Application of gene expression programming for predicting density of binary and ternary mixtures of ionic liquids and molecular solvents

Abstract

Ionic Liquids (ILs) have received increased attention across a number of disciplines in recent years. This noticeable importance of ILs is attributed to their attractive proprieties. Precise evaluation of the thermophysical properties of ionic liquids and their mixtures with molecular solvents is essential for distinct multidisciplinary applications. In this study, a rigorous white-box intelligent technique, viz. gene expression programming (GEP) was implemented for establishing new correlations for accurate prediction of density of binary and ternary mixtures of ILs and molecular solvents. The newly suggested correlations were developed using a comprehensive experimental database with 1985 real measurements under a variety of operational conditions.

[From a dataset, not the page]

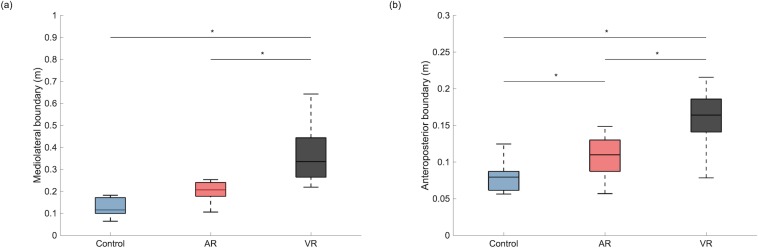
The group average and standard deviation of the (a) mediolateral and (b) anteroposterior boundary of the center of pressure ellipse under different walking conditions. AR: augmented reality; VR: virtual reality. Asterisk (*) denotes p<0.05 in the corresponding pairwise comparison.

The obtained results revealed that the newly established GEP-based correlations can predict the density of binary and ternary mixtures of ILs and molecular solvents with a high degree of integrity. The GEP-based correlations exhibited overall average absolute relative error (AARE) values of 0.5621% and 0.2128% for binary and ternary cases, respectively. Besides, it was found that our proposed explicit correlations followed the expected tendency with respect to the considered variables. Furthermore, the superiority and the reliability of the GEP-based correlations was testified against the best-existing approaches in the literature. Finally, the leverage approach was performed and the statistical validity of the correlations and the experimental data was testified.